*Supplied material*
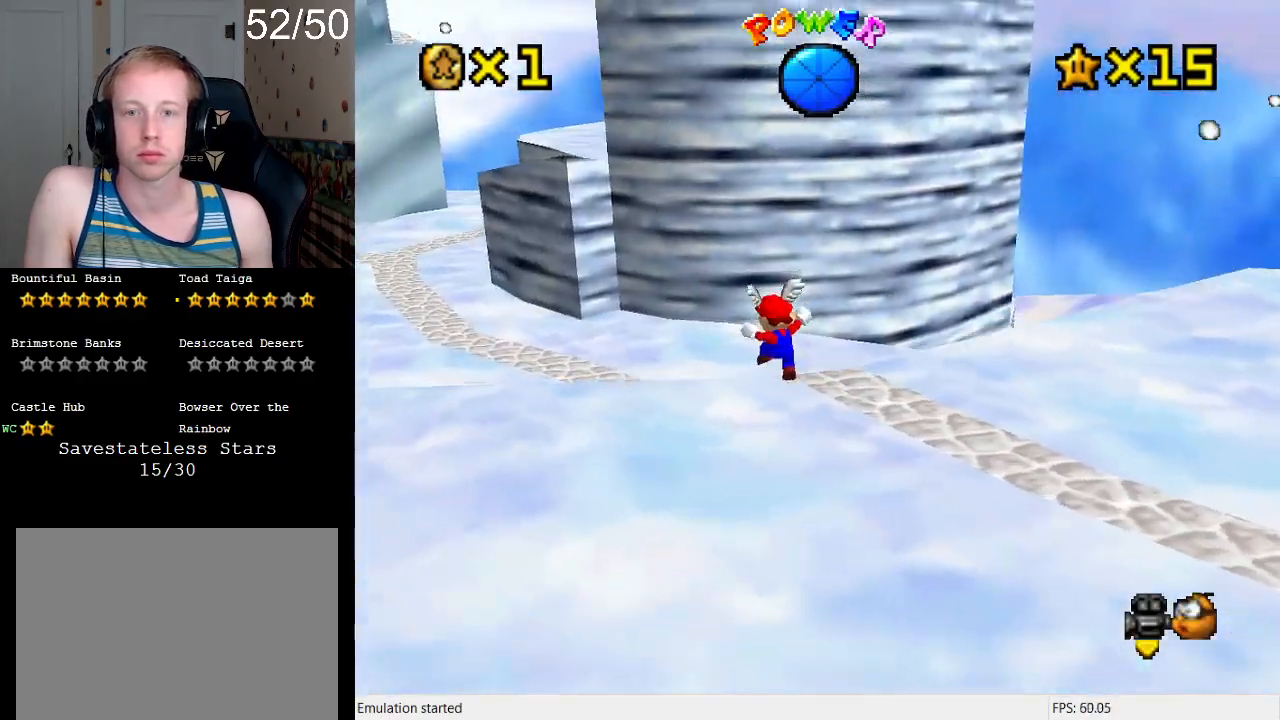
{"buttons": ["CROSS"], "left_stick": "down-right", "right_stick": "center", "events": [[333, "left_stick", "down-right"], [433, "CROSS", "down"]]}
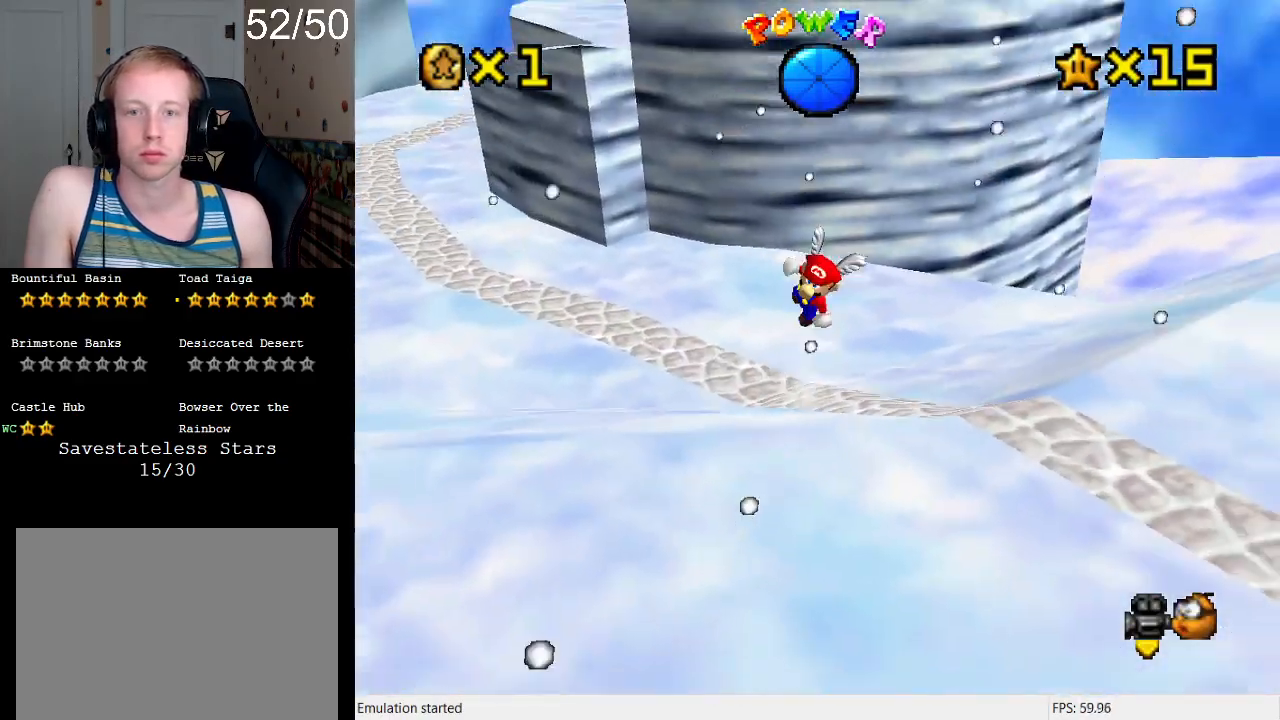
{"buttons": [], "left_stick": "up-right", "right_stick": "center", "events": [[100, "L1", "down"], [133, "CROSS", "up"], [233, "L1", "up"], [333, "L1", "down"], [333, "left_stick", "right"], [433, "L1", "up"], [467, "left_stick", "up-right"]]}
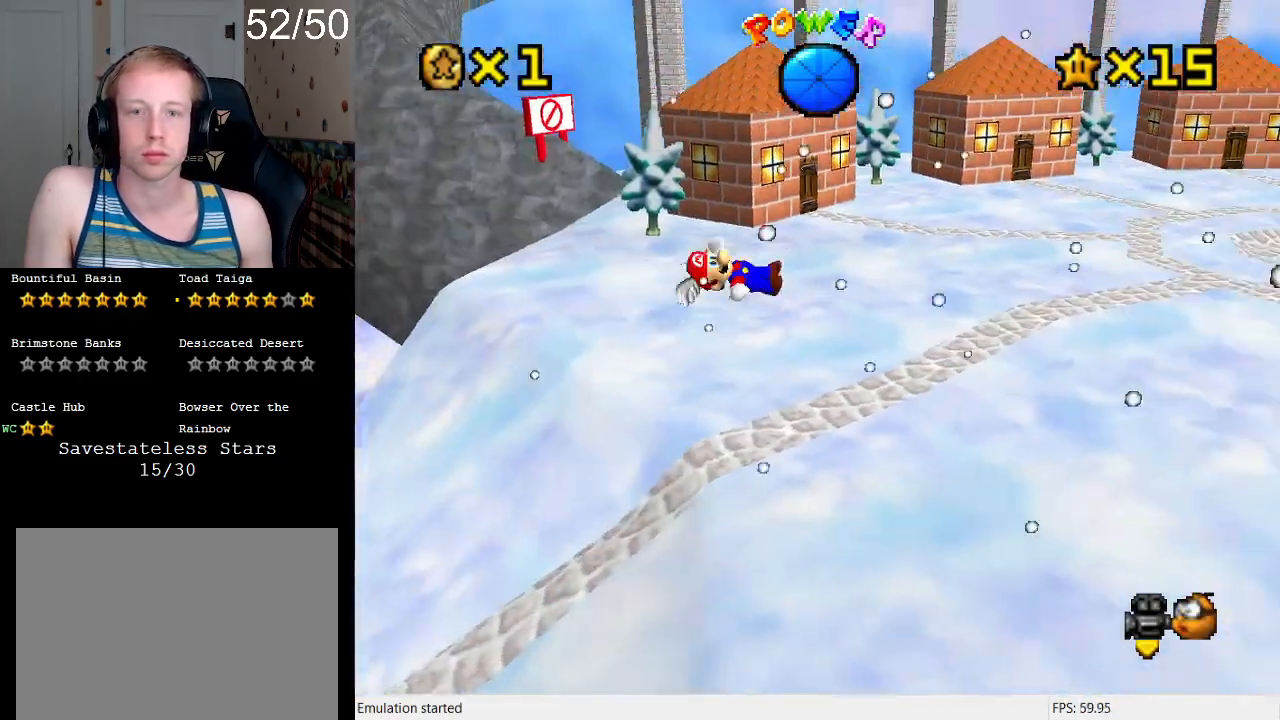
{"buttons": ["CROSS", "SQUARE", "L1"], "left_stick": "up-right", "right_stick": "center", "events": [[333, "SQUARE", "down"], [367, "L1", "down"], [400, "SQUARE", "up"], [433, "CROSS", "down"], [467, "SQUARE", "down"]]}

...

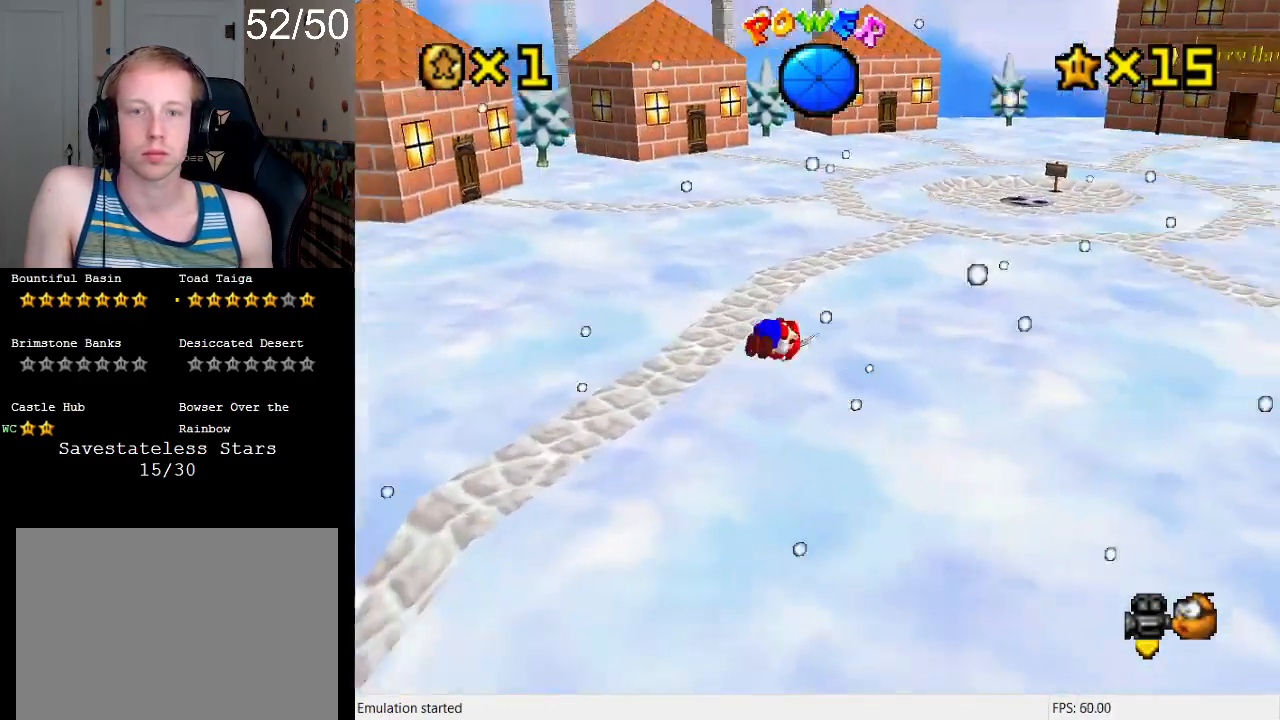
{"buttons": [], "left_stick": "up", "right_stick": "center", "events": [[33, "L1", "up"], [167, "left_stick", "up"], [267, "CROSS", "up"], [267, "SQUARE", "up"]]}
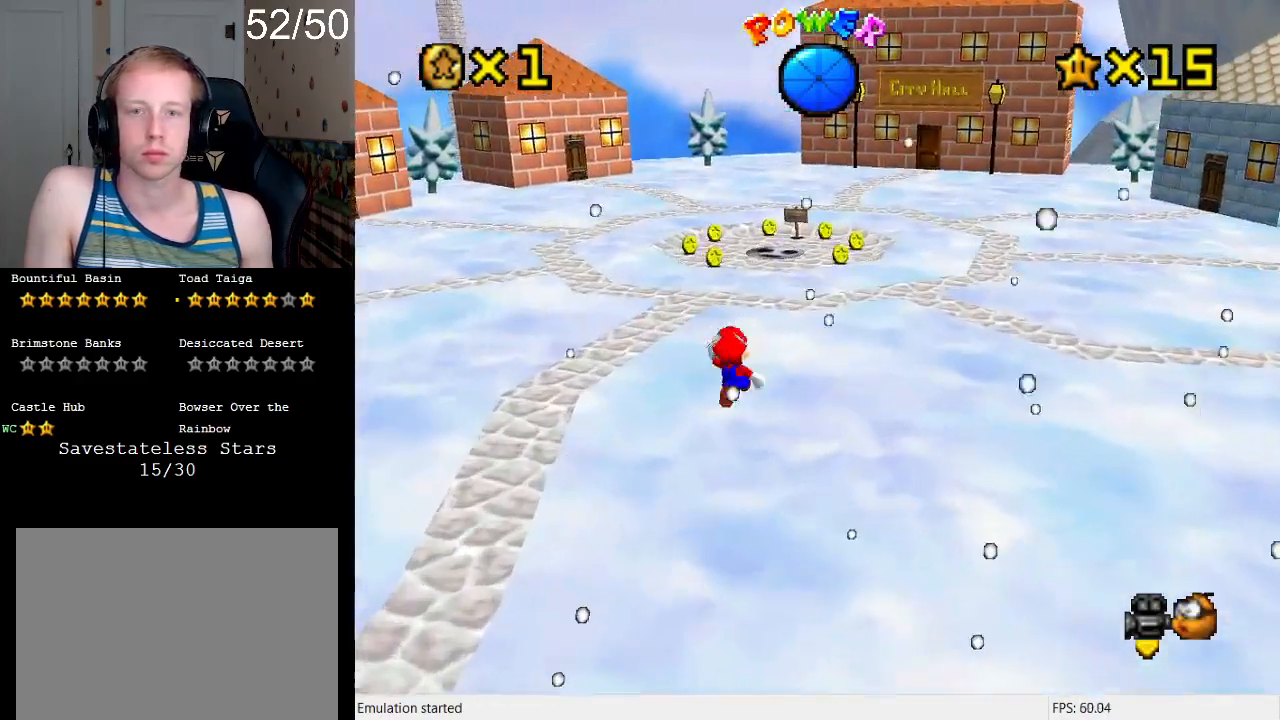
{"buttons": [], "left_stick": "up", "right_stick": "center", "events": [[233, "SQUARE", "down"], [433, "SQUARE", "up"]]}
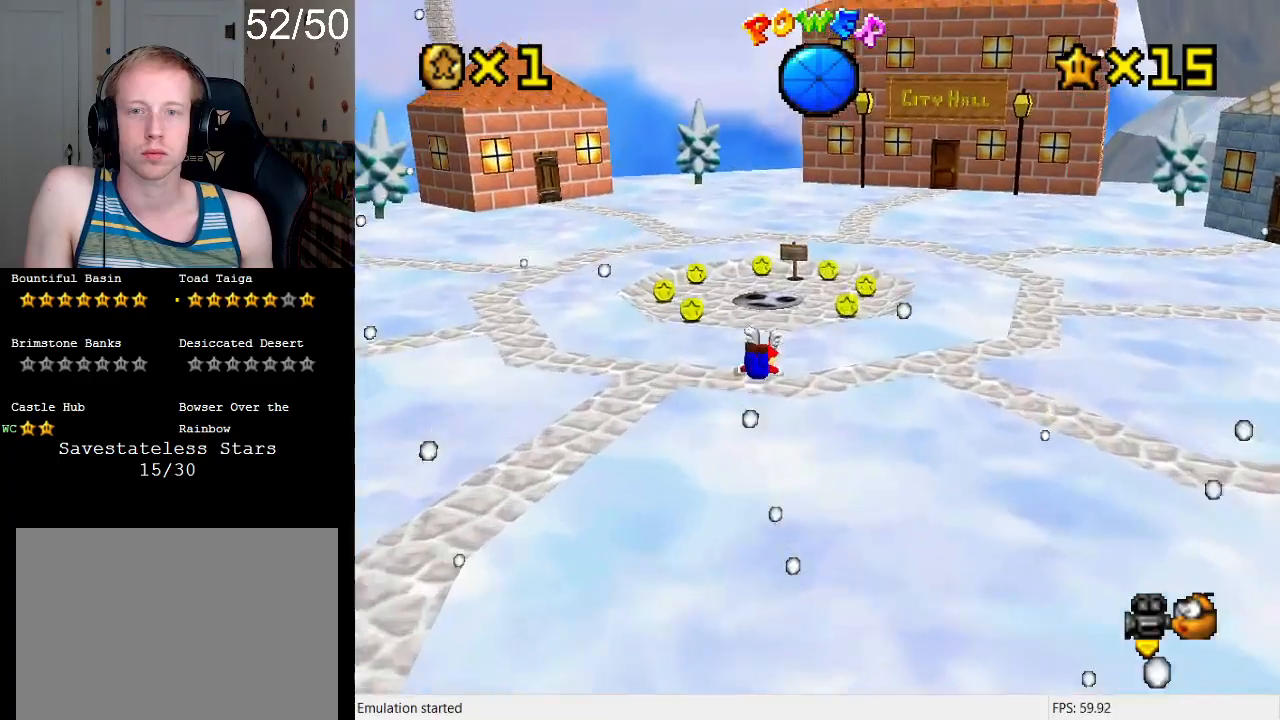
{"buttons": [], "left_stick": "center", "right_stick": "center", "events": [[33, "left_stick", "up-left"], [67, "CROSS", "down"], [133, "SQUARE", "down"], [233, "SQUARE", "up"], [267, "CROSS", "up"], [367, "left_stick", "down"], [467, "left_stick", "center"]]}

==

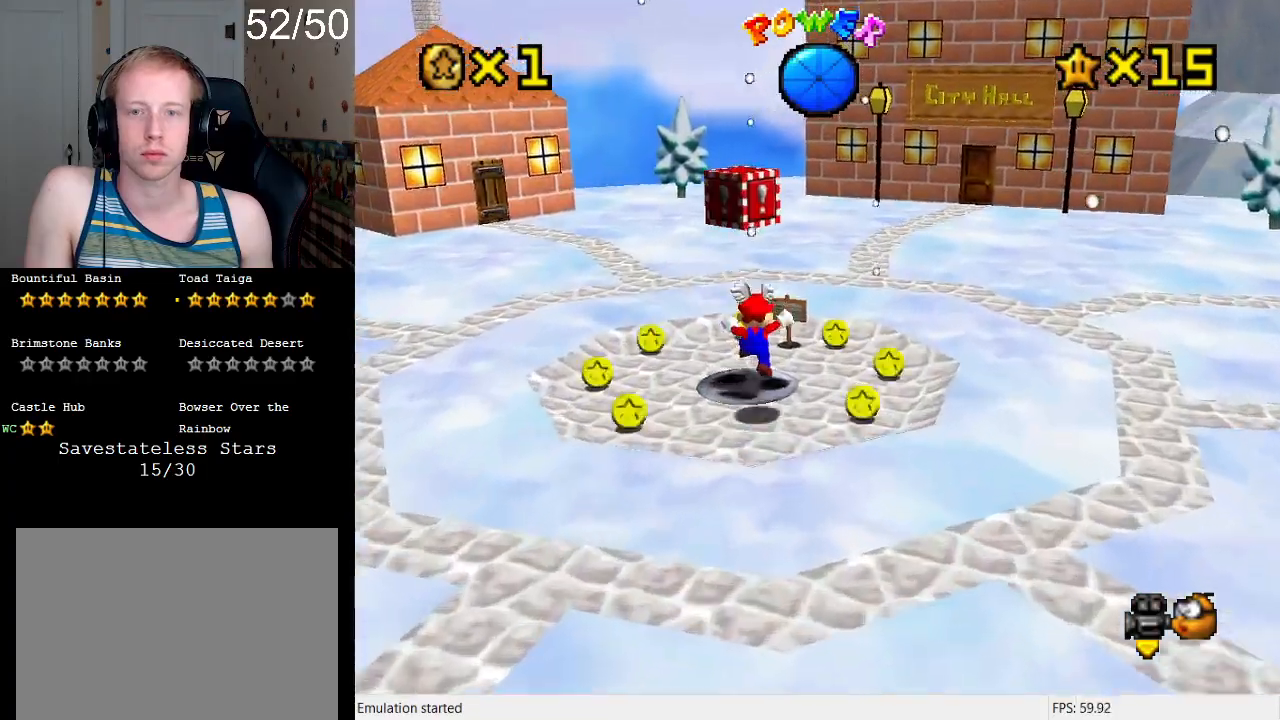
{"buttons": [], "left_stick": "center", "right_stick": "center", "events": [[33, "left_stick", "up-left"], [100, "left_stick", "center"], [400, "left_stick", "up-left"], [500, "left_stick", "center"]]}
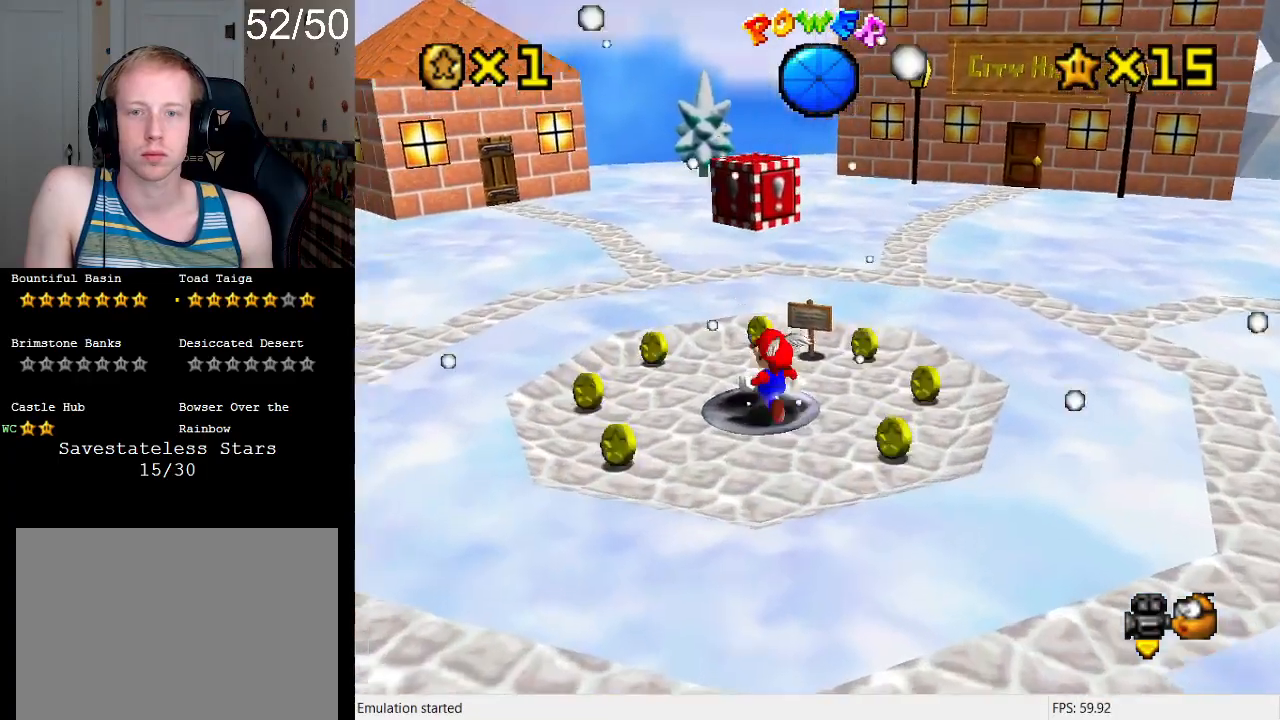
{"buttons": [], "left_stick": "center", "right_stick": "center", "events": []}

*Exercise goal*
Scan the data above, find each line with "CROSS", and copy it.

*Task answer*
{"buttons": ["CROSS"], "left_stick": "down-right", "right_stick": "center", "events": [[333, "left_stick", "down-right"], [433, "CROSS", "down"]]}
{"buttons": [], "left_stick": "up-right", "right_stick": "center", "events": [[100, "L1", "down"], [133, "CROSS", "up"], [233, "L1", "up"], [333, "L1", "down"], [333, "left_stick", "right"], [433, "L1", "up"], [467, "left_stick", "up-right"]]}
{"buttons": ["CROSS", "SQUARE", "L1"], "left_stick": "up-right", "right_stick": "center", "events": [[333, "SQUARE", "down"], [367, "L1", "down"], [400, "SQUARE", "up"], [433, "CROSS", "down"], [467, "SQUARE", "down"]]}
{"buttons": [], "left_stick": "up", "right_stick": "center", "events": [[33, "L1", "up"], [167, "left_stick", "up"], [267, "CROSS", "up"], [267, "SQUARE", "up"]]}
{"buttons": [], "left_stick": "center", "right_stick": "center", "events": [[33, "left_stick", "up-left"], [67, "CROSS", "down"], [133, "SQUARE", "down"], [233, "SQUARE", "up"], [267, "CROSS", "up"], [367, "left_stick", "down"], [467, "left_stick", "center"]]}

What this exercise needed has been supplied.